◆ WHAT THE TASK ASKS ◆
After locating the line with "Будем рассматривать преимущественно v8", retype it and every later line exactly, stopping at the end of the records.

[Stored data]
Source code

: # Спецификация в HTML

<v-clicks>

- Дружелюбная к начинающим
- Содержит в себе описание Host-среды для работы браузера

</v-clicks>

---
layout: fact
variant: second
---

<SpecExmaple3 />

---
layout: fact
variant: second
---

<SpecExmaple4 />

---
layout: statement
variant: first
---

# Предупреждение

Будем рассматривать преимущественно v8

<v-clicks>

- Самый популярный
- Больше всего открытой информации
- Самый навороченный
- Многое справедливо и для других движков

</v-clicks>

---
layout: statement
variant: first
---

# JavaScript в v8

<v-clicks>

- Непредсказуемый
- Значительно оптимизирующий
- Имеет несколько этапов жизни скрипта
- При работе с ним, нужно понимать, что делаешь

◆ YOUR SOLUTION ◆
Будем рассматривать преимущественно v8

<v-clicks>

- Самый популярный
- Больше всего открытой информации
- Самый навороченный
- Многое справедливо и для других движков

</v-clicks>

---
layout: statement
variant: first
---

# JavaScript в v8

<v-clicks>

- Непредсказуемый
- Значительно оптимизирующий
- Имеет несколько этапов жизни скрипта
- При работе с ним, нужно понимать, что делаешь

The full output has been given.